From the Stony Brook University Cancer Center and Stony Brook University School of Medicine, Stony Brook, NY
Authors’ disclosures of potential conflicts of interest are found at the end of this article.
Address reprint requests to Timothy J. Kinsella, MD, Director, Stony Brook University Cancer Center, 3 Edmund Pellegrino Rd, Stony Brook, NY 11794-9444; e-mail: timothy.kinsella{at}stonybrook.edu
Overview: Radiation therapy and many of the commonly used cancer chemotherapeutic drugs target DNA for cytotoxicity. Indeed, the subsequent DNA damage response (DDR) to these cancer treatments in both malignant and normal cells/tissues determines the therapeutic index. The DDR is a complex set of cell processes involving multiple DNA repair, cell cycle regulation, and cell death/survival pathways (or networks) with both damage specificity and coordination of the DDR to different types of DNA damage. Over the last decade, a great deal of progress has been made in elucidating these complex cellular and molecular networks involved in the DDR in human tumor and normal tissues using experimental in silico and in vivo models, to the extent that some DDR and DNA pathways are now potential targets for cancer therapy.
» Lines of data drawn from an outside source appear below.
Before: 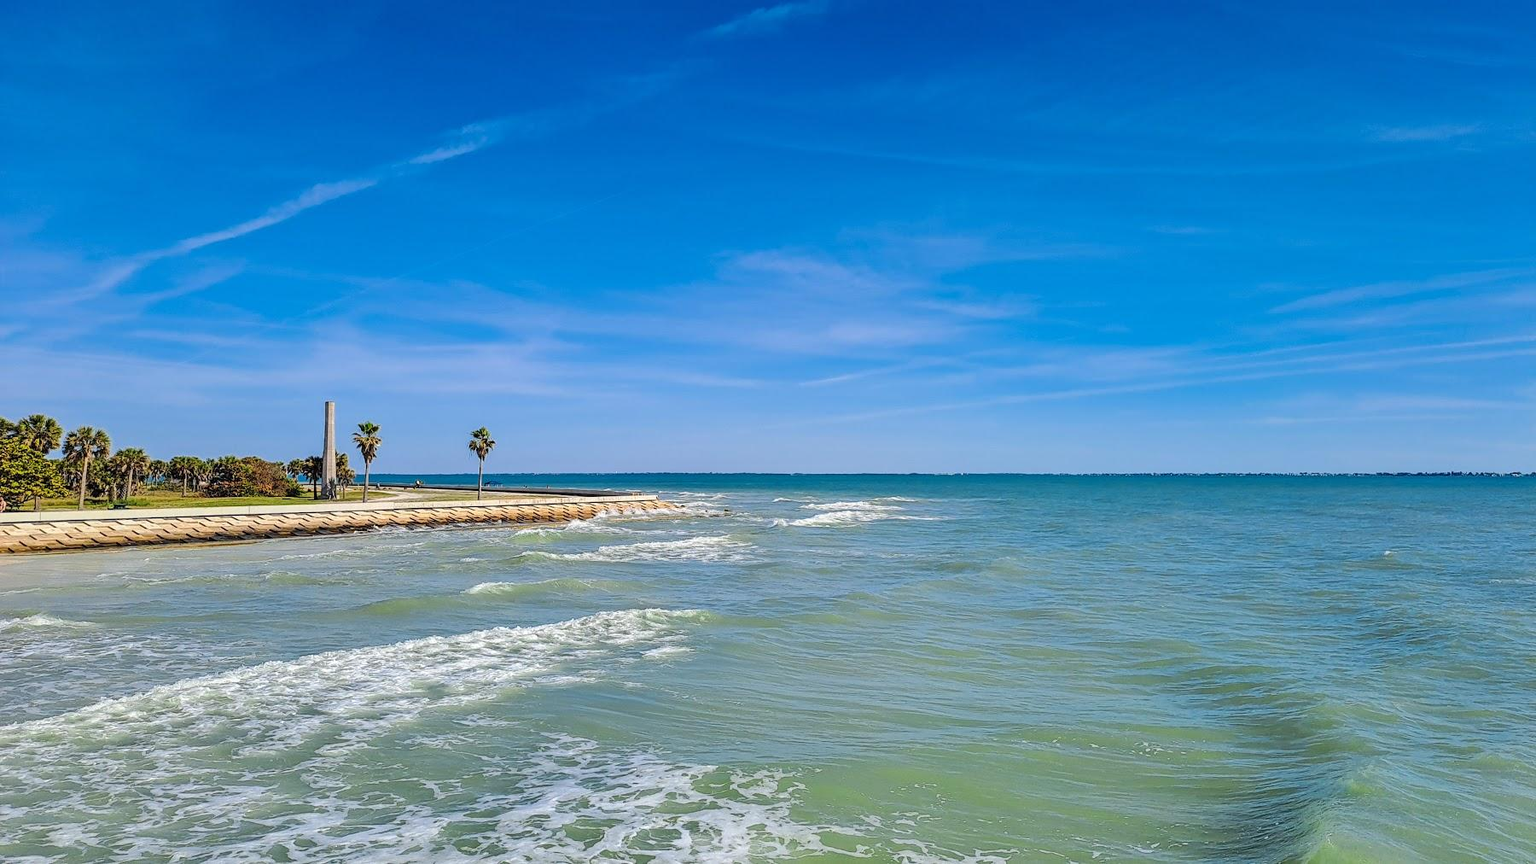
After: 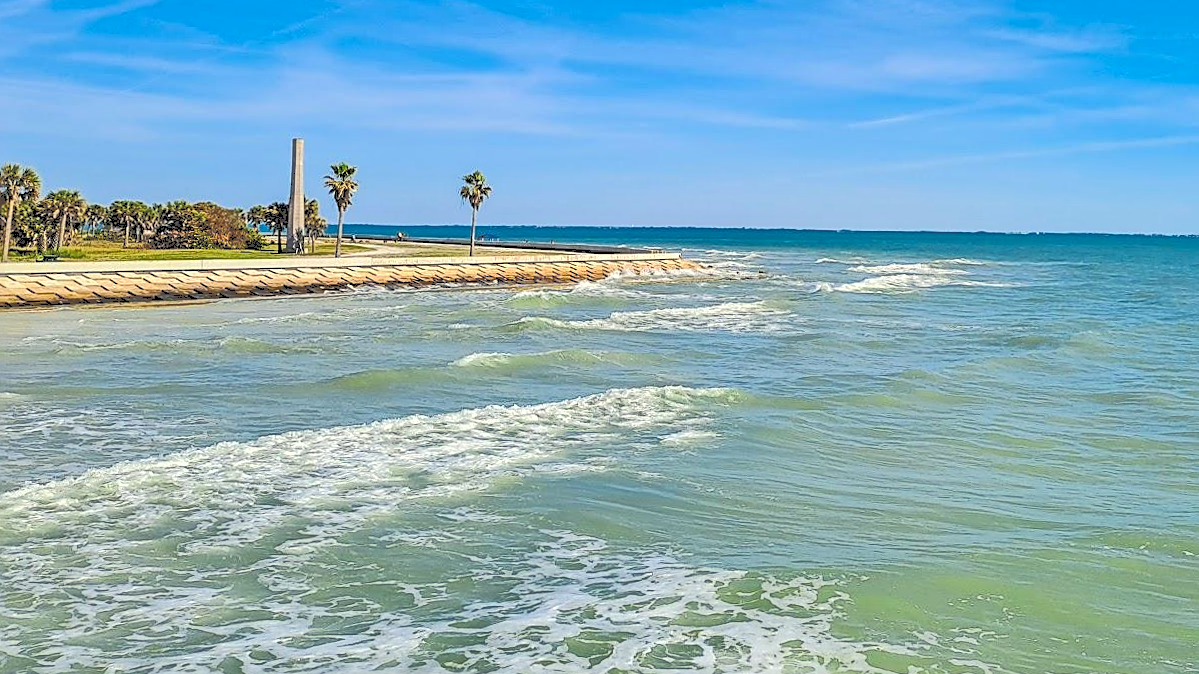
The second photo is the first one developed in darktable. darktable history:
tone curve: curves: ch0 [(0, 0) (0.003, 0.299) (0.011, 0.299) (0.025, 0.299) (0.044, 0.299) (0.069, 0.3) (0.1, 0.306) (0.136, 0.316) (0.177, 0.326) (0.224, 0.338) (0.277, 0.366) (0.335, 0.406) (0.399, 0.462) (0.468, 0.533) (0.543, 0.607) (0.623, 0.7) (0.709, 0.775) (0.801, 0.843) (0.898, 0.903) (1, 1)], color space Lab, independent channels, preserve colors none
crop and rotate: angle -0.743°, left 3.943%, top 31.77%, right 27.868%
shadows and highlights: shadows 37.58, highlights -28.07, soften with gaussian
color balance rgb: highlights gain › luminance 5.903%, highlights gain › chroma 2.599%, highlights gain › hue 90.49°, perceptual saturation grading › global saturation 0.371%, global vibrance 20%
sharpen: on, module defaults
exposure: black level correction 0.002, compensate highlight preservation false
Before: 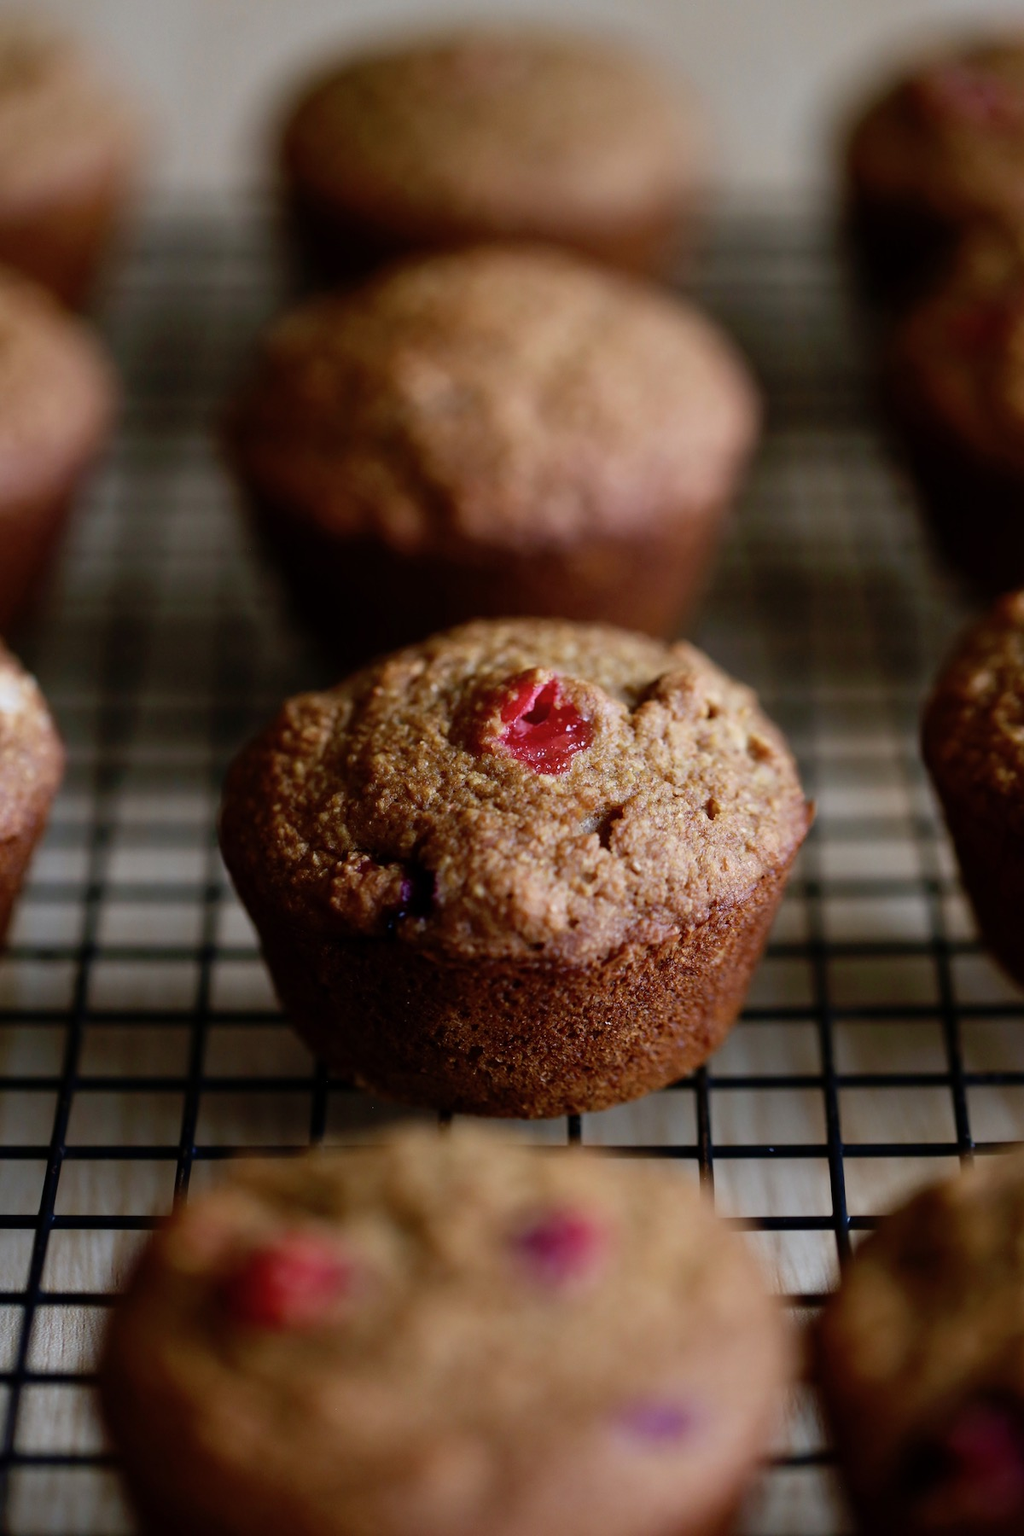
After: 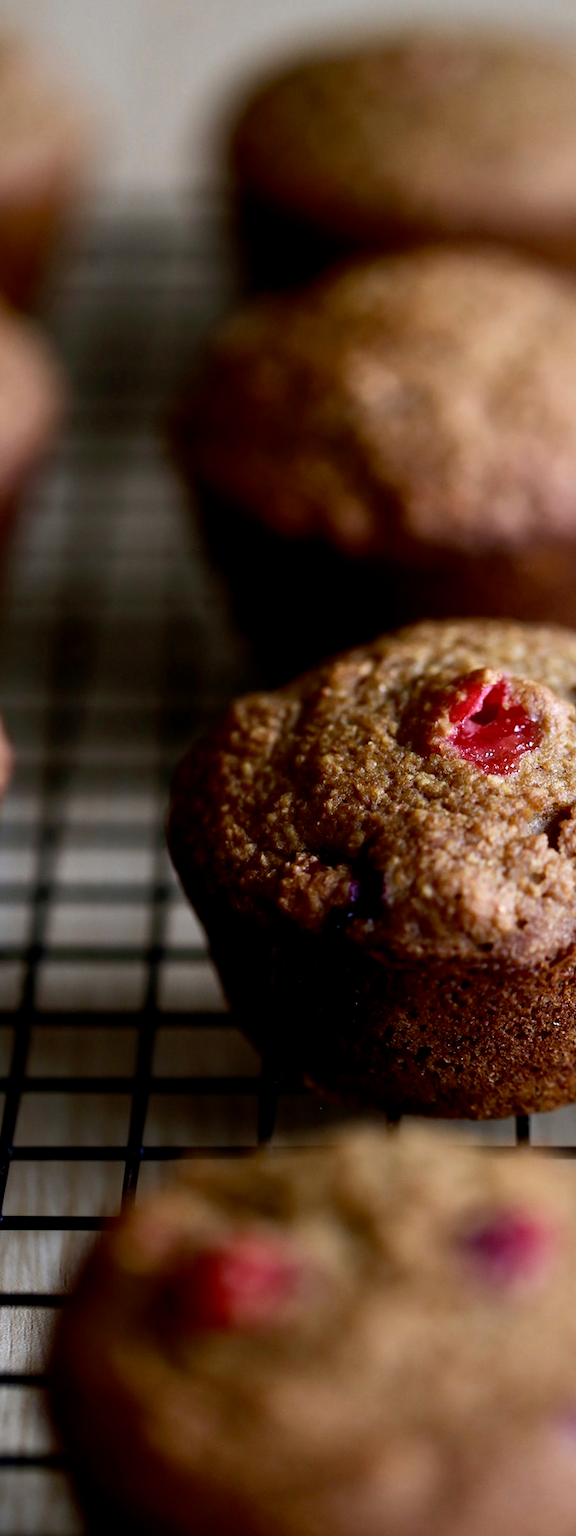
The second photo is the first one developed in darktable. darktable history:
crop: left 5.114%, right 38.589%
tone equalizer: -8 EV -0.417 EV, -7 EV -0.389 EV, -6 EV -0.333 EV, -5 EV -0.222 EV, -3 EV 0.222 EV, -2 EV 0.333 EV, -1 EV 0.389 EV, +0 EV 0.417 EV, edges refinement/feathering 500, mask exposure compensation -1.57 EV, preserve details no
This article presents an overview of our current understanding of the DDR, including the key DNA repair pathways involved in determining the cytotoxicity to several classes of chemotherapy drugs, as well as ionizing radiation. Since many different types of human cancers can arise from genetic or epigenetic changes in the DDR and DNA repair pathways, recent developments in cancer therapeutics will be highlighted that attempt to target these specific tumor-related DDR/DNA repair defects as monotherapy or, more commonly, when combined with conventional cancer treatments.